## What the task asks
Taking the line that contains "Choisir le meilleur" as the starting point, give again exactly every line up to and including the last line of the records below.

Saved entries
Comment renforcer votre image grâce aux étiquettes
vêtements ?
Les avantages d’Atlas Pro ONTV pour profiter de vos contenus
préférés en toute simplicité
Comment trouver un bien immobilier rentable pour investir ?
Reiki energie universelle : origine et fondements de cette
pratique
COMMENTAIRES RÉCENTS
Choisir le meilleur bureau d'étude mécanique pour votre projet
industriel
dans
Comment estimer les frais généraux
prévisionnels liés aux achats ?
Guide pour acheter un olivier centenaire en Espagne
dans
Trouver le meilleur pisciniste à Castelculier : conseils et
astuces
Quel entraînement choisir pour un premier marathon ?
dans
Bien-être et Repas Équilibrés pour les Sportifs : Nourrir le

## Final answer
Choisir le meilleur bureau d'étude mécanique pour votre projet
industriel
dans
Comment estimer les frais généraux
prévisionnels liés aux achats ?
Guide pour acheter un olivier centenaire en Espagne
dans
Trouver le meilleur pisciniste à Castelculier : conseils et
astuces
Quel entraînement choisir pour un premier marathon ?
dans
Bien-être et Repas Équilibrés pour les Sportifs : Nourrir le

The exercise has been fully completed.